A group of merchants challenge section 518 on the ground that it violates the First Amendment. The merchants’ argument begins with an uncontroversial proposition: while section 518 prohibits merchants from imposing surcharges on credit-card users, it allows them to offer a discount to customers who pay in cash. In economic terms, however, surcharges and discounts are really the same thing. The merchants prefer surcharges only because they do a better job of discouraging credit-card use than do discounts. Due to loss aversion, credit-card customers are more reluctant to pay a surcharge than to miss out on a discount.

The merchants say, then, that the State of New York forbids them to say they are imposing a credit-card surcharge, but allows them to say they are imposing a cash discount—even though the two things are economically identical. This content-based regulation of speech, say the merchants, amounts to a First Amendment violation.

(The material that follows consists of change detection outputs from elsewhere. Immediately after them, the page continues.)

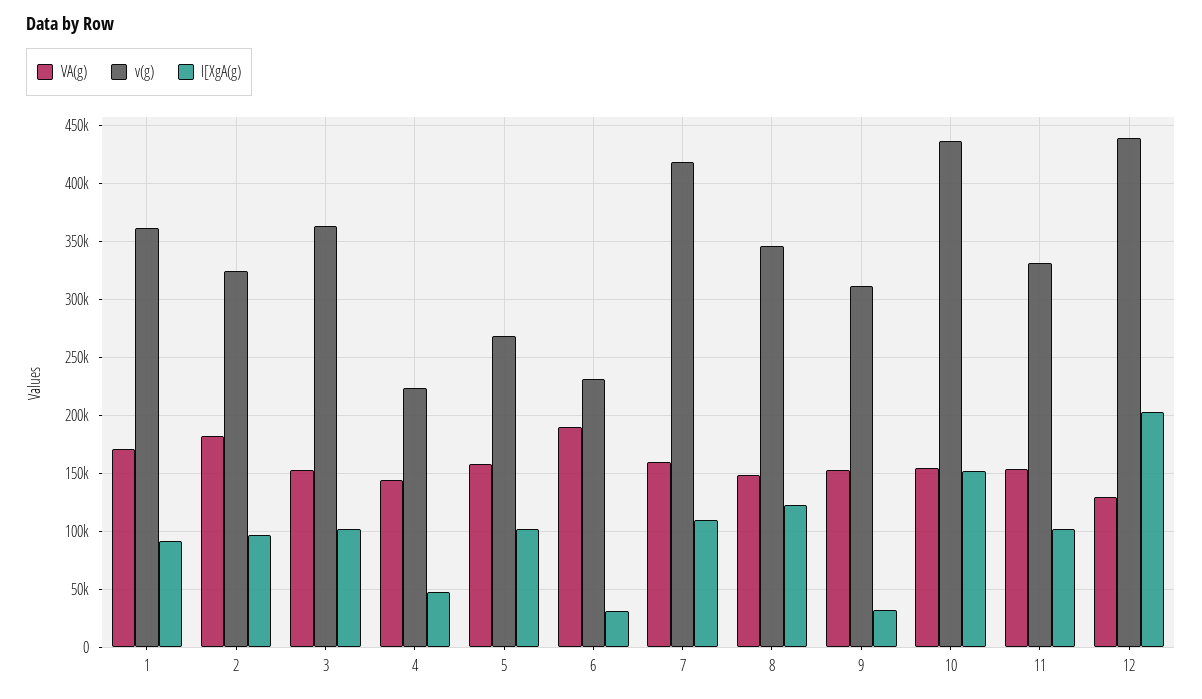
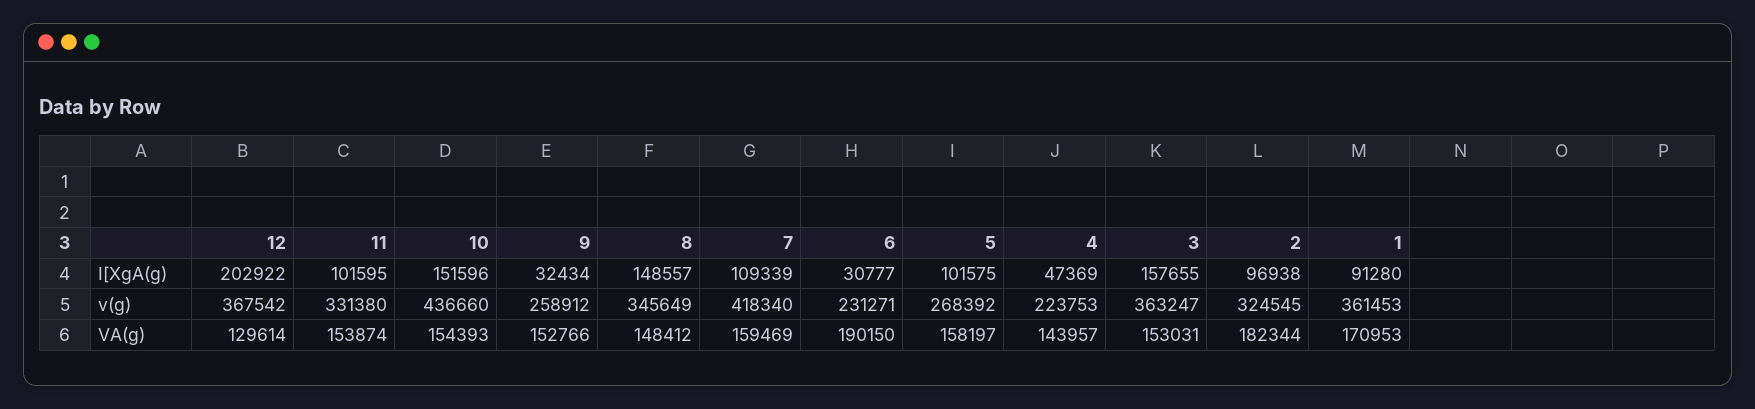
  {
    "VA(g)": {
      "1": 170953,
      "2": 182344,
      "3": 153031,
      "4": 143957,
      "5": 158197,
      "6": 190150,
      "7": 159469,
      "8": 148412,
      "9": 152766,
      "10": 154393,
      "11": 153874,
      "12": 129614
    },
    "v(g)": {
      "1": 361453,
      "2": 324545,
      "3": 363247,
      "4": 223753,
      "5": 268392,
      "6": 231271,
      "7": 418340,
      "8": 345649,
-     "9": 310000,
+     "9": 258912,
      "10": 436660,
      "11": 331380,
-     "12": 440000
+     "12": 367542
    },
    "I[XgA(g)": {
      "1": 91280,
      "2": 96938,
-     "3": 100000,
+     "3": 157655,
      "4": 47369,
      "5": 101575,
      "6": 30777,
      "7": 109339,
-     "8": 120000,
+     "8": 148557,
      "9": 32434,
      "10": 151596,
      "11": 101595,
      "12": 202922
    }
  }

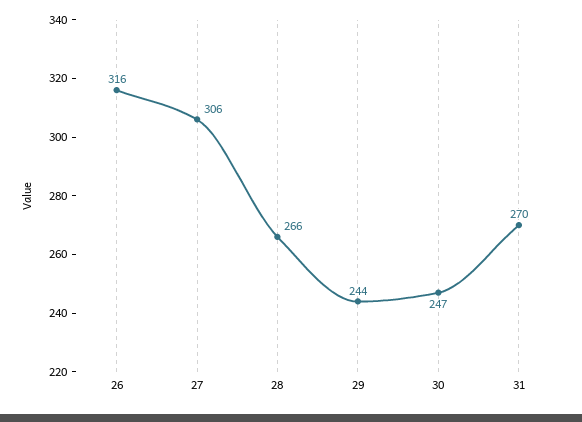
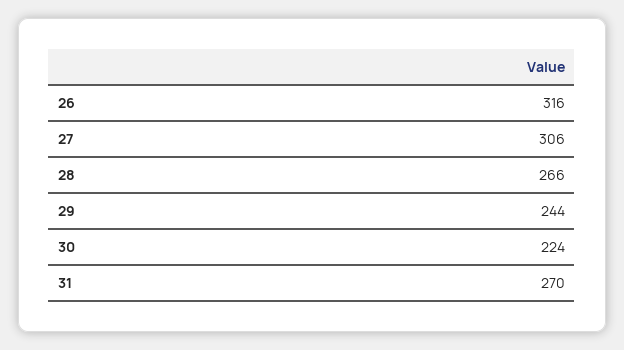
  {
    "26": 316,
    "27": 306,
    "28": 266,
    "29": 244,
-   "30": 247,
+   "30": 224,
    "31": 270
  }

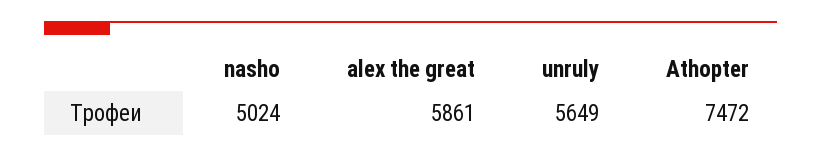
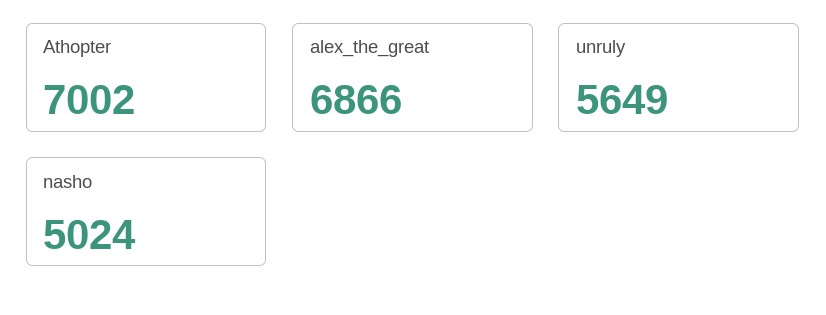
  {
    "nasho": 5024,
-   "alex the great": 5861,
+   "alex the great": 6866,
    "unruly": 5649,
-   "Athopter": 7472
+   "Athopter": 7002
  }

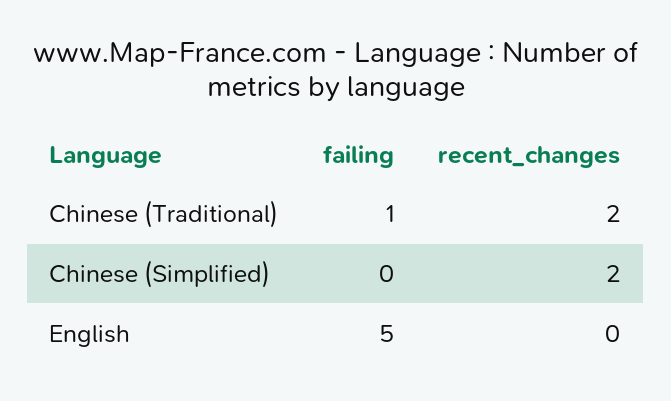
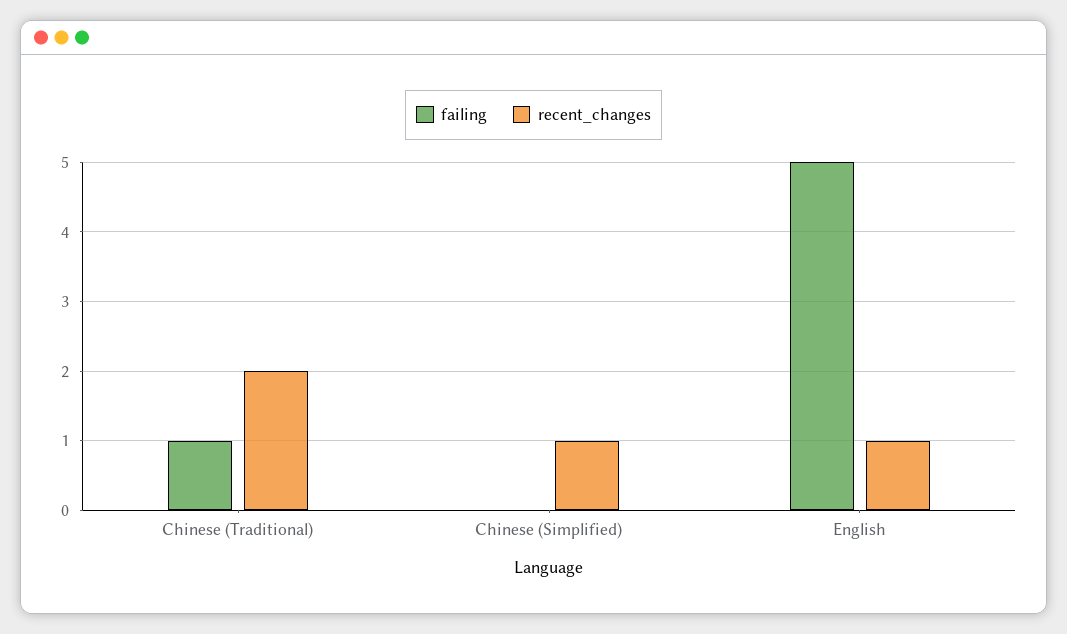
  {
    "failing": {
      "Chinese (Traditional)": 1,
      "Chinese (Simplified)": 0,
      "English": 5
    },
    "recent_changes": {
      "Chinese (Traditional)": 2,
-     "Chinese (Simplified)": 2,
+     "Chinese (Simplified)": 1,
-     "English": 0
+     "English": 1
    }
  }

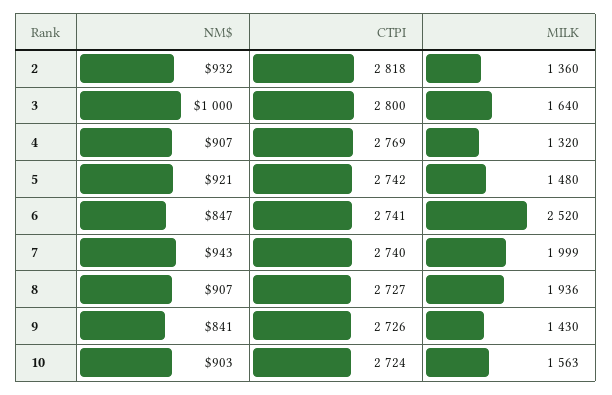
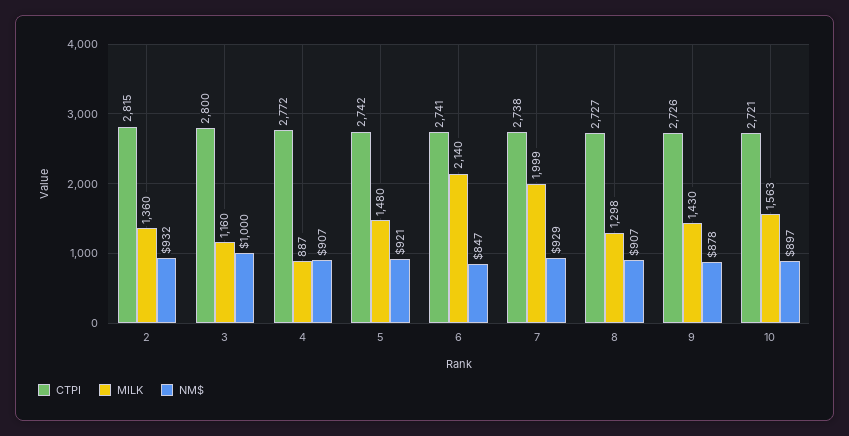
  {
    "NM$": {
      "2": 932,
      "3": 1000,
      "4": 907,
      "5": 921,
      "6": 847,
-     "7": 943,
+     "7": 929,
      "8": 907,
-     "9": 841,
+     "9": 878,
-     "10": 903
+     "10": 897
    },
    "CTPI": {
-     "2": 2818,
+     "2": 2815,
      "3": 2800,
-     "4": 2769,
+     "4": 2772,
      "5": 2742,
      "6": 2741,
-     "7": 2740,
+     "7": 2738,
      "8": 2727,
      "9": 2726,
-     "10": 2724
+     "10": 2721
    },
    "MILK": {
      "2": 1360,
-     "3": 1640,
+     "3": 1160,
-     "4": 1320,
+     "4": 887,
      "5": 1480,
-     "6": 2520,
+     "6": 2140,
      "7": 1999,
-     "8": 1936,
+     "8": 1298,
      "9": 1430,
      "10": 1563
    }
  }

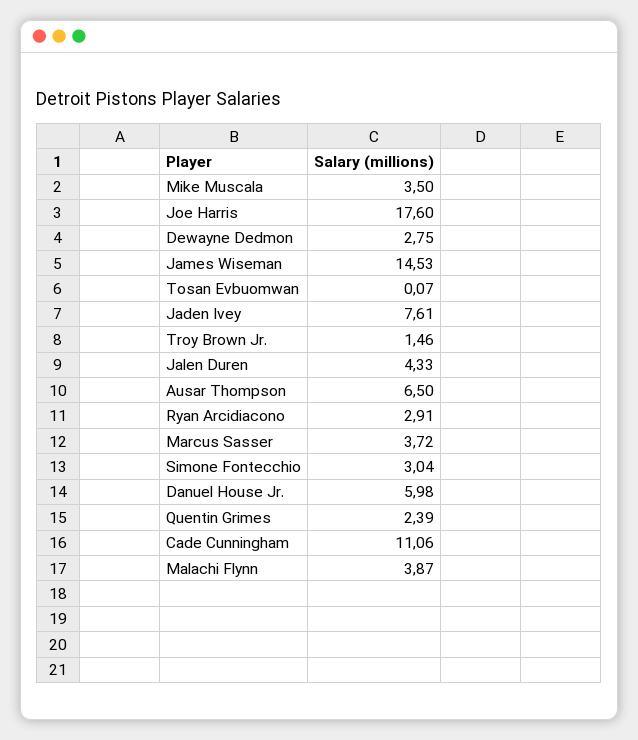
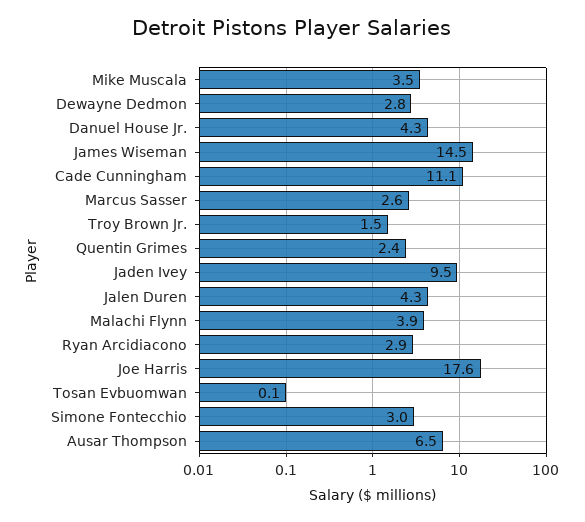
  {
    "Mike Muscala": 3.5,
    "Joe Harris": 17.6,
    "Dewayne Dedmon": 2.75,
    "James Wiseman": 14.53,
    "Tosan Evbuomwan": 0.07,
-   "Jaden Ivey": 7.61,
+   "Jaden Ivey": 9.5,
    "Troy Brown Jr.": 1.46,
    "Jalen Duren": 4.33,
    "Ausar Thompson": 6.5,
    "Ryan Arcidiacono": 2.91,
-   "Marcus Sasser": 3.72,
+   "Marcus Sasser": 2.6,
    "Simone Fontecchio": 3.04,
-   "Danuel House Jr.": 5.98,
+   "Danuel House Jr.": 4.3,
    "Quentin Grimes": 2.39,
    "Cade Cunningham": 11.06,
    "Malachi Flynn": 3.87
  }

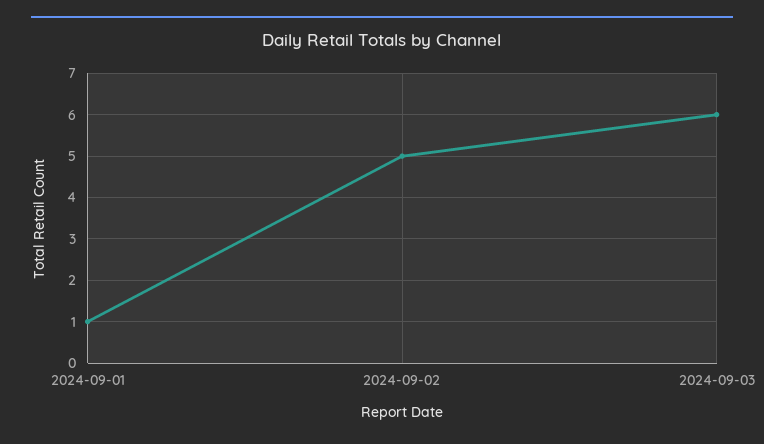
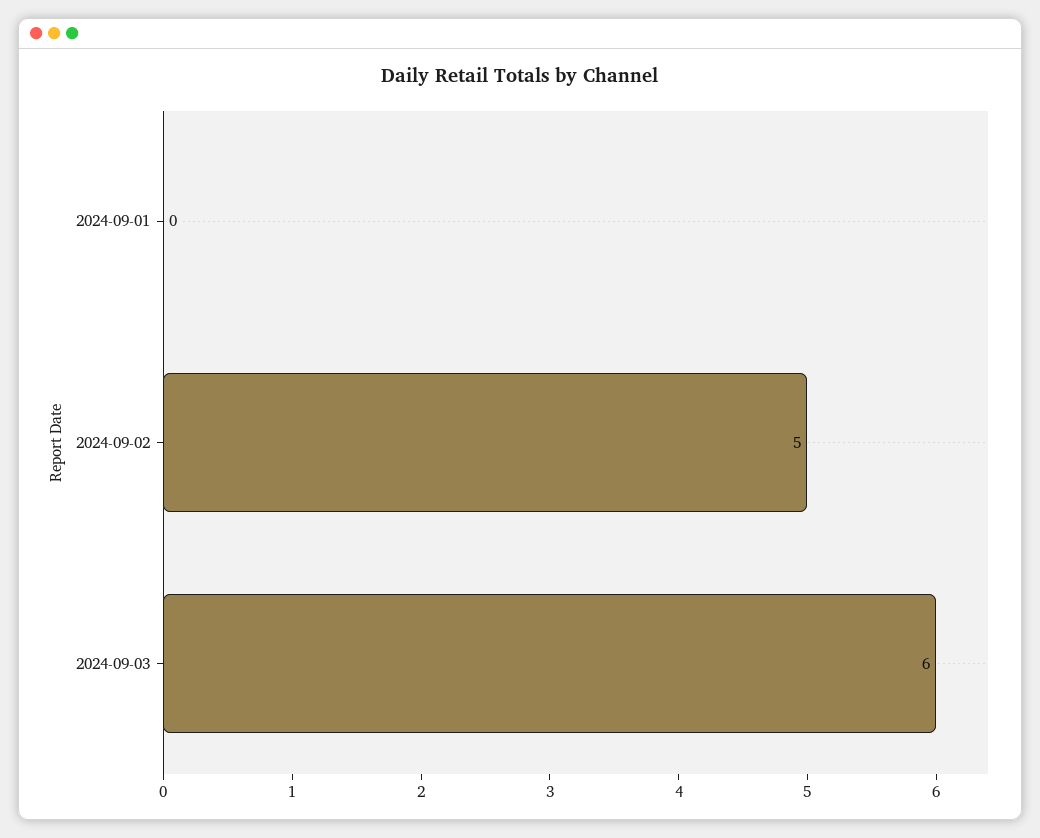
  {
-   "2024-09-01": 1,
+   "2024-09-01": 0,
    "2024-09-02": 5,
    "2024-09-03": 6
  }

But the Second Circuit holds that section 518 targets conduct, not speech. It forbids sellers from charging credit-card customers an amount above the sticker price that it’s charging to cash customers. A seller who does this may call it whatever it wants, but it’s still illegal under New York law. And while section 518 regulates pricing, that’s perfectly constitutional, even though prices must be communicated through words: price regulation has never been thought to present a First Amendment problem.

UPDATE (11/4/15): The Eleventh Circuit has just reached a different conclusion about a similar Florida statute prohibiting surcharges. As others have noted, this decision may be a good candidate for en banc rehearing.